→ **WORK INSTRUCTIONS**
Extract each line of the material below that contains the word "different", copying those lines unchanged.

→ **MATERIAL SUPPLIED**
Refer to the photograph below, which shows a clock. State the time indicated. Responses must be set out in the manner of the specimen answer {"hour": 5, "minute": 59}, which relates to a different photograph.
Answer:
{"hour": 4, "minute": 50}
---
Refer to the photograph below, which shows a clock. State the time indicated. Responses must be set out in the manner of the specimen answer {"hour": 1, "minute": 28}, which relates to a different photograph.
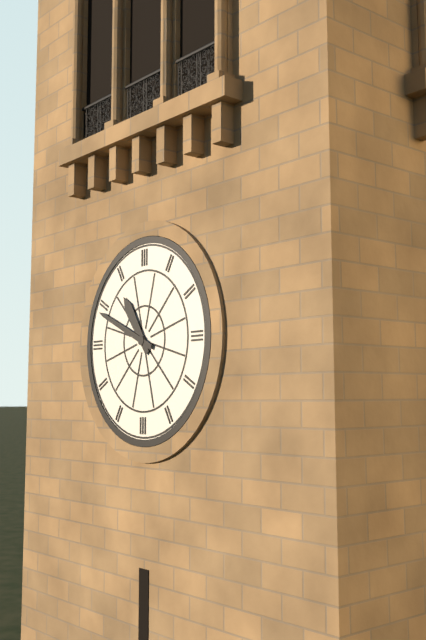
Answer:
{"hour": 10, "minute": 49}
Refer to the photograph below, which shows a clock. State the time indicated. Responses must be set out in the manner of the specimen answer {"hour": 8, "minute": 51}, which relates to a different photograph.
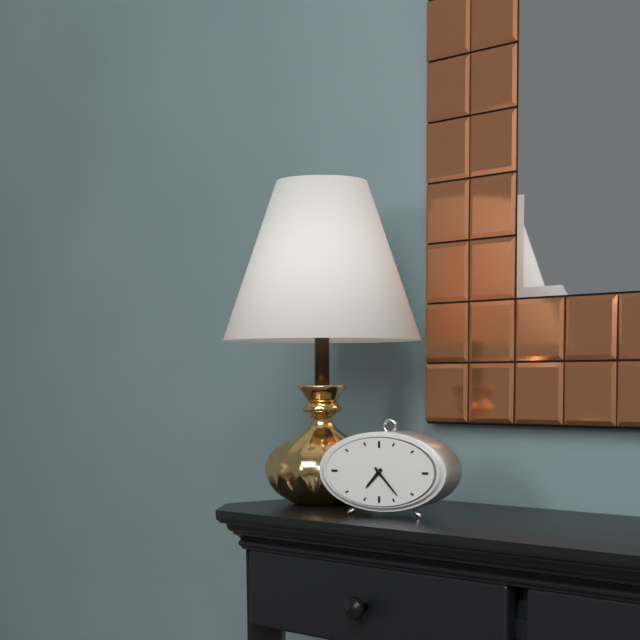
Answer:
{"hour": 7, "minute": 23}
* * *
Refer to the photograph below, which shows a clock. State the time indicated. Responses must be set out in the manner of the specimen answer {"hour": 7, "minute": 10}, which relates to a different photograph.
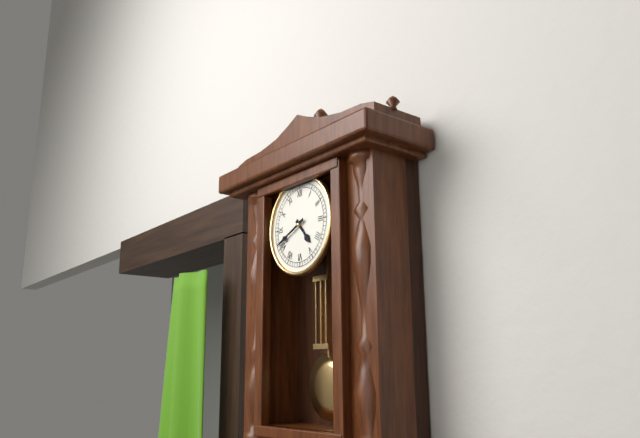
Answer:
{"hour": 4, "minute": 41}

→ **THE OUTPUT**
Refer to the photograph below, which shows a clock. State the time indicated. Responses must be set out in the manner of the specimen answer {"hour": 5, "minute": 59}, which relates to a different photograph.
Refer to the photograph below, which shows a clock. State the time indicated. Responses must be set out in the manner of the specimen answer {"hour": 1, "minute": 28}, which relates to a different photograph.
Refer to the photograph below, which shows a clock. State the time indicated. Responses must be set out in the manner of the specimen answer {"hour": 8, "minute": 51}, which relates to a different photograph.
Refer to the photograph below, which shows a clock. State the time indicated. Responses must be set out in the manner of the specimen answer {"hour": 7, "minute": 10}, which relates to a different photograph.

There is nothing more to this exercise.